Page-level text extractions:
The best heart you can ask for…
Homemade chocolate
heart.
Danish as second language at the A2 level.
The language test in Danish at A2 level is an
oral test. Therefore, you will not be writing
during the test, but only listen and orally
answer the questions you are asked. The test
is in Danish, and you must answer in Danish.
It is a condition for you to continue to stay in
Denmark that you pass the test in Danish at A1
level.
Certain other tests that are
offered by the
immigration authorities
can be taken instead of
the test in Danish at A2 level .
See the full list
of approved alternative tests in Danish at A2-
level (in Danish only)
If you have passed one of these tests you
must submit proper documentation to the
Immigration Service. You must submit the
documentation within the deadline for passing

▶ [Aim of the exercise]:
Rewrite all of the material, changing every "documentation" to "paperwork" and leaving the rest untouched.

▶ [Exercise output]:
The best heart you can ask for…
Homemade chocolate
heart.
Danish as second language at the A2 level.
The language test in Danish at A2 level is an
oral test. Therefore, you will not be writing
during the test, but only listen and orally
answer the questions you are asked. The test
is in Danish, and you must answer in Danish.
It is a condition for you to continue to stay in
Denmark that you pass the test in Danish at A1
level.
Certain other tests that are
offered by the
immigration authorities
can be taken instead of
the test in Danish at A2 level .
See the full list
of approved alternative tests in Danish at A2-
level (in Danish only)
If you have passed one of these tests you
must submit proper paperwork to the
Immigration Service. You must submit the
paperwork within the deadline for passing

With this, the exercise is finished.